Controlnet

Question

Controlnet

YuzhiChen001 opened this issue 3 months ago · comments

nice work!
I want to know what is the difference between the controlnet you trained and the mutil-controlnet using Semantic Segmentation+Depth directly?
Any answers would be greatly appreciated!

YangXiuyu · Answer 1 · Fri May 10 2024 01:17:27 GMT+0800 (China Standard Time)

I have some questions about controlnet too. Did you train your controlnets from scratch? Or finetined on some pretraiend pixel-level semantic controlnets?

Fan Lu · Answer 2 · Fri May 10 2024 08:47:56 GMT+0800 (China Standard Time)

Hi, thanks for your interests.
Our pretrained controlnet model is specifically trained on KITTI-360 dataset with layout-based semantic/depth maps as conditional signals, which mainly covers semantics in urban scenes (e.g., car, building, road, etc).

YangXiuyu · Answer 3 · Tue May 14 2024 22:56:24 GMT+0800 (China Standard Time)

@FanLu97 Thanks for your reply. So your 2d condition images are rendered from the 3d layout right?

I'm very curious that, how you train your controlnets, did you use different prompt (generate from some existing network e.g, blip) or how you create the promps for the controlnet finetuning? And when generation, you give a prompt that defines the style? I notice that the editing results are still consistent to the layout but change the whole style. While in my case, I couldn't achieve that.

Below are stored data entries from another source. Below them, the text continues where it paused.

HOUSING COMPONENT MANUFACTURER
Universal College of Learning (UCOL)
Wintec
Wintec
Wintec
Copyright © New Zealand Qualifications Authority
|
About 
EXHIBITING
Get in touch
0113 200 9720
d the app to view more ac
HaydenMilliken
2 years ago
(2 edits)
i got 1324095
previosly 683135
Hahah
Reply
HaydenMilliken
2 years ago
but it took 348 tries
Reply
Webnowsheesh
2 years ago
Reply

Fan Lu · Answer 4 · Wed May 15 2024 15:59:13 GMT+0800 (China Standard Time)

@OrangeSodahub
Hi, thanks for you interests.

Yes, our 2d condition images are rendered from the 3d layouts.
No, we do not use different prompts for controlnet training. Our controlnet is trained only on KITTI-360 dataset with empty prompt. When generation, we use different text prompt to change the style. The text-based control is the inherent power of pretrained Stable Diffusion. Even the controlnet is trained only on KITTI-360 dataset, it can also adapted to different styles. In the city transfer experiment, we found that the model can even generate boat rather cars when setting prompt to "in Venice", which is exciting.

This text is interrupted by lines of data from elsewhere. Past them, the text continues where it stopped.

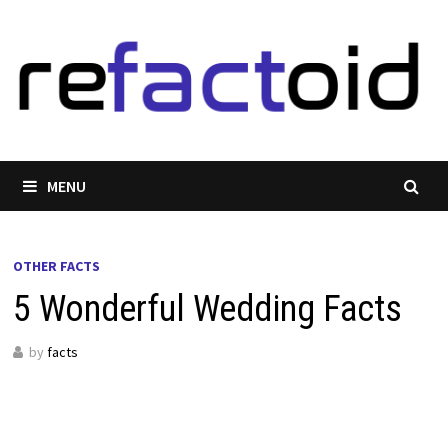
Skip
to
content
MENU
OTHER FACTS
5 Wonderful Wedding Facts
by
facts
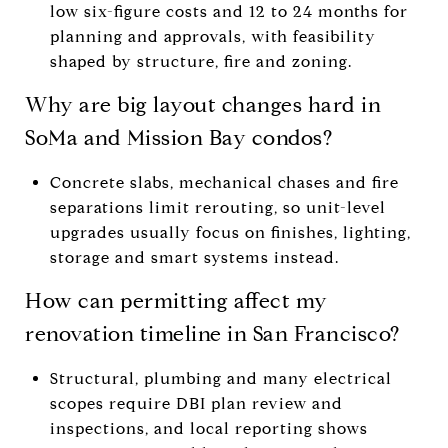
low six-figure costs and 12 to 24 months for
planning and approvals, with feasibility
shaped by structure, fire and zoning.
Why are big layout changes hard in
SoMa and Mission Bay condos?
Concrete slabs, mechanical chases and fire
separations limit rerouting, so unit-level
upgrades usually focus on finishes, lighting,
storage and smart systems instead.
How can permitting affect my
renovation timeline in San Francisco?
Structural, plumbing and many electrical
scopes require DBI plan review and
inspections, and local reporting shows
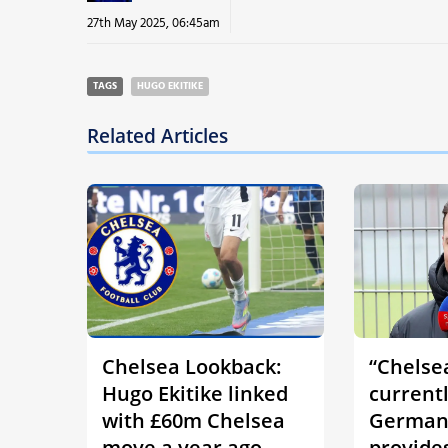
27th May 2025, 06:45am
TAGS
HUGO EKITIKE
Related Articles
Chelsea Lookback:
“Chelse
Hugo Ekitike linked
currentl
with £60m Chelsea
Germany
move a year ago
provide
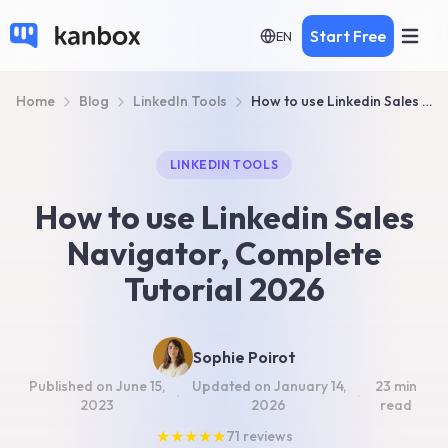
Start Free
EN
Home
Blog
LinkedIn Tools
How to use Linkedin Sales Navigator, Tutorial 2026
LINKEDIN TOOLS
How to use Linkedin Sales
Navigator, Complete
Tutorial 2026
Sophie Poirot
Published on
June 15,
Updated on
January 14,
23 min
·
·
2023
2026
read
★
★
★
★
★
71
reviews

YangXiuyu · Answer 5 · Wed May 15 2024 16:03:22 GMT+0800 (China Standard Time)

@FanLu97 Very helpful information. So your exact prompt is ""? I believe there must be a prompt embedding input

Fan Lu · Answer 6 · Wed May 15 2024 16:05:17 GMT+0800 (China Standard Time)

@OrangeSodahub Yes, the prompt for training ControlNet is "".

YangXiuyu · Answer 7 · Wed May 15 2024 20:22:31 GMT+0800 (China Standard Time)

So what is the value of the controlnet_conditioning_scale and guidance scale you used? guidance_scale might be 7.5

BTW, the condition input to controlnet is rgb? or its label id?

Fan Lu · Answer 8 · Thu May 16 2024 09:10:42 GMT+0800 (China Standard Time)

@OrangeSodahub

The controlnet_conditioning_scale is set to 1. However, if you use text prompt to control the style, the controlnet_conditioning_scale should be set to a smaller value, e.g., 0.5. guidance_scale is set to 7.5 as default.
We map label id to rgb. You may refer to our dataloader for more details.